After studying medicine at Wayne State University in Michigan, Harold joined the army in 1942. He was attached to the 107th Evacuation Hospital. The unit trained in Belfast, Northern Ireland, and then tracked the US First Army after the June 1944 Normandy invasion. Harold was attached to the US Third Army under George S. Patton in December. He went to Buchenwald shortly after the SS guards fled the camp in April 1945.
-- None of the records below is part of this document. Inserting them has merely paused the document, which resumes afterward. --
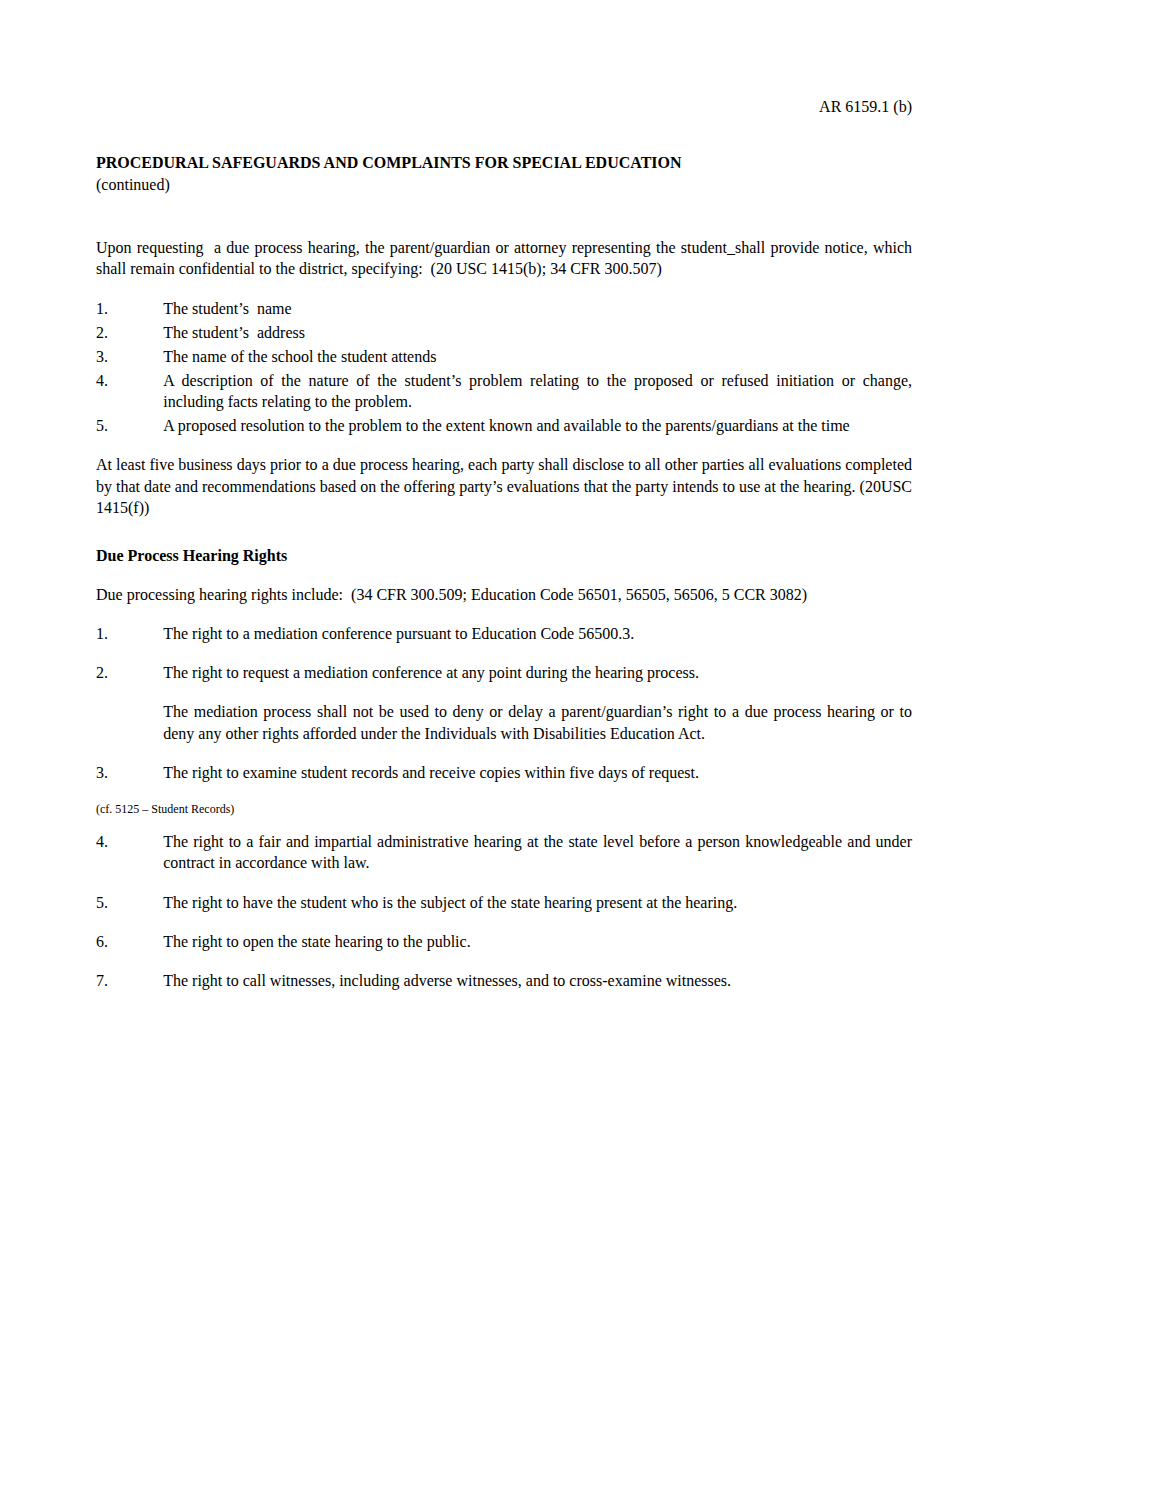AR 6159.1 (b)
Procedural Safeguards and Complaints for Special Education
(continued)
Upon requesting a due process hearing, the parent/guardian or attorney representing the student_shall provide notice, which shall remain confidential to the district, specifying: (20 USC 1415(b); 34 CFR 300.507)
The student’s name
The student’s address
The name of the school the student attends
A description of the nature of the student’s problem relating to the proposed or refused initiation or change, including facts relating to the problem.
A proposed resolution to the problem to the extent known and available to the parents/guardians at the time
At least five business days prior to a due process hearing, each party shall disclose to all other parties all evaluations completed by that date and recommendations based on the offering party’s evaluations that the party intends to use at the hearing. (20USC 1415(f))
Due Process Hearing Rights
Due processing hearing rights include: (34 CFR 300.509; Education Code 56501, 56505, 56506, 5 CCR 3082)
The right to a mediation conference pursuant to Education Code 56500.3.
The right to request a mediation conference at any point during the hearing process.
The mediation process shall not be used to deny or delay a parent/guardian’s right to a due process hearing or to deny any other rights afforded under the Individuals with Disabilities Education Act.
The right to examine student records and receive copies within five days of request.
(cf. 5125 – Student Records)
The right to a fair and impartial administrative hearing at the state level before a person knowledgeable and under contract in accordance with law.
The right to have the student who is the subject of the state hearing present at the hearing.
The right to open the state hearing to the public.
The right to call witnesses, including adverse witnesses, and to cross-examine witnesses.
One of the most memorable parts of that particular time that I walked through these barracks and walked around barracks, I was walking to the back of the barracks just to see what was back there. And as I walked by a little window that probably was one foot square or thereabouts, I heard a voice and I turned around and I saw a living skeleton talk to me...was talking to me, and he said, "Thank God the Americans have come." And that was a funny feeling. Did you ever talk to a skeleton that talked back? And that's what you...what I was doing. And later on I saw mounds of these living...I mean, these skeletons that the Germans left behind them.
How can personal testimonies and oral histories provide insights into the challenges Allied forces faced when encountering and documenting the evidence of Nazi atrocities?
Why are survivor testimonies important in studying the Holocaust?
How do oral histories differ from other primary sources such as artifacts, documents, and photographs? What can we learn from different types of primary sources?